▶ [Material shown]
------------------------------------------------
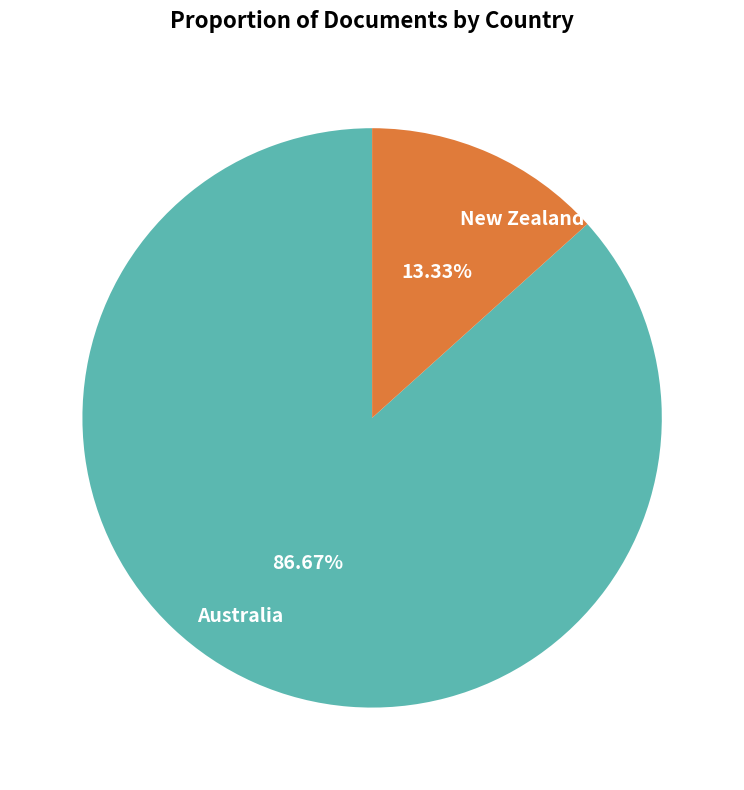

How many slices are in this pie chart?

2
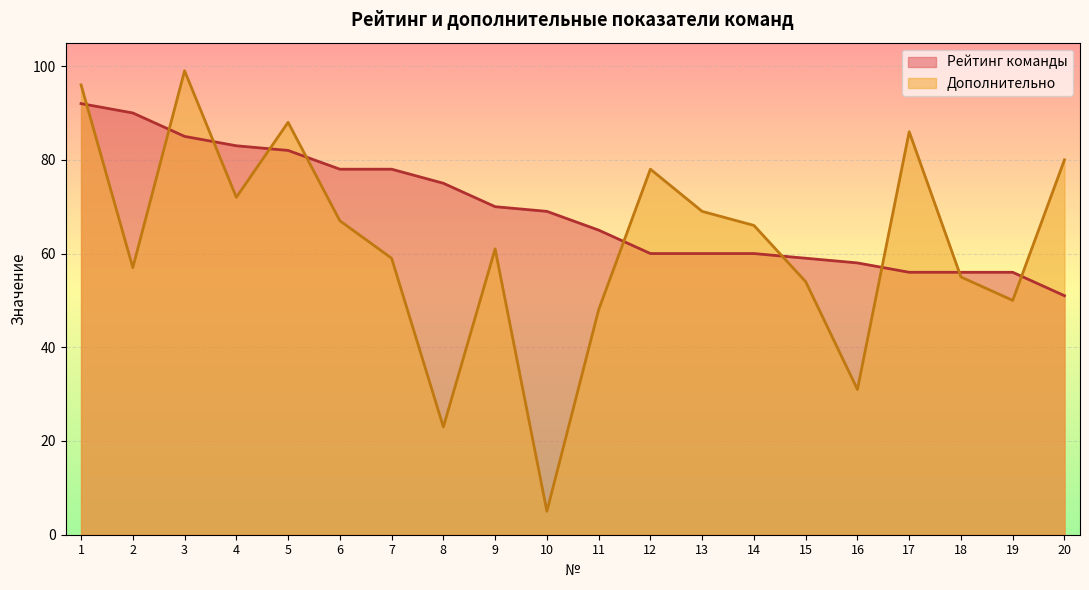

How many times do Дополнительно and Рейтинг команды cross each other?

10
------------------------------------------------
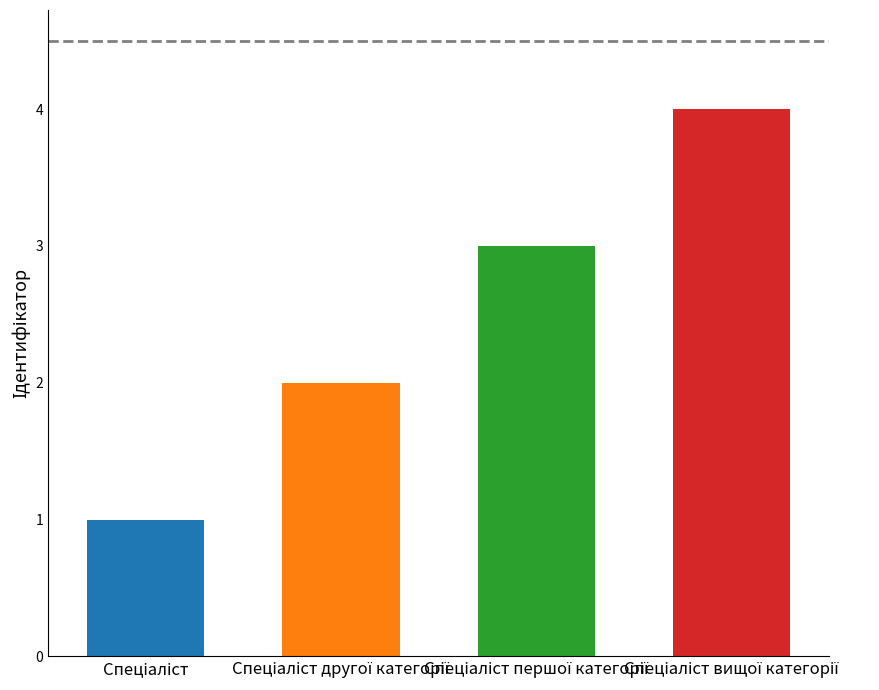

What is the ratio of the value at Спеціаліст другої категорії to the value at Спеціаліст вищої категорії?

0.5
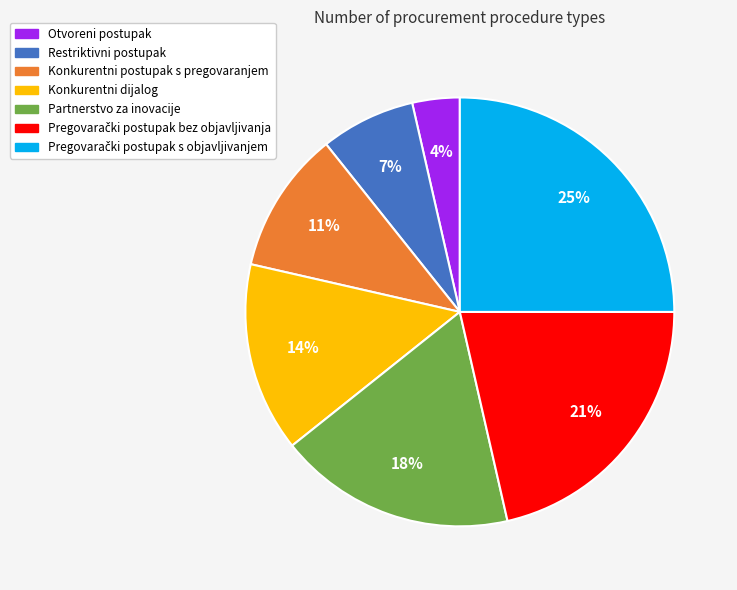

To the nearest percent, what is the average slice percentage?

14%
------------------------------------------------
▶ [Task details] Starting at the line containing "How many slices are in this pie chart?" and ending after the line containing "How many times", convert those lines of the records into a JSON list of strings, one per line. Skip blank lines and leave out the pictures.

▶ [Result of the exercise]
[
  "How many slices are in this pie chart?",
  "2",
  "How many times do Дополнительно and Рейтинг команды cross each other?"
]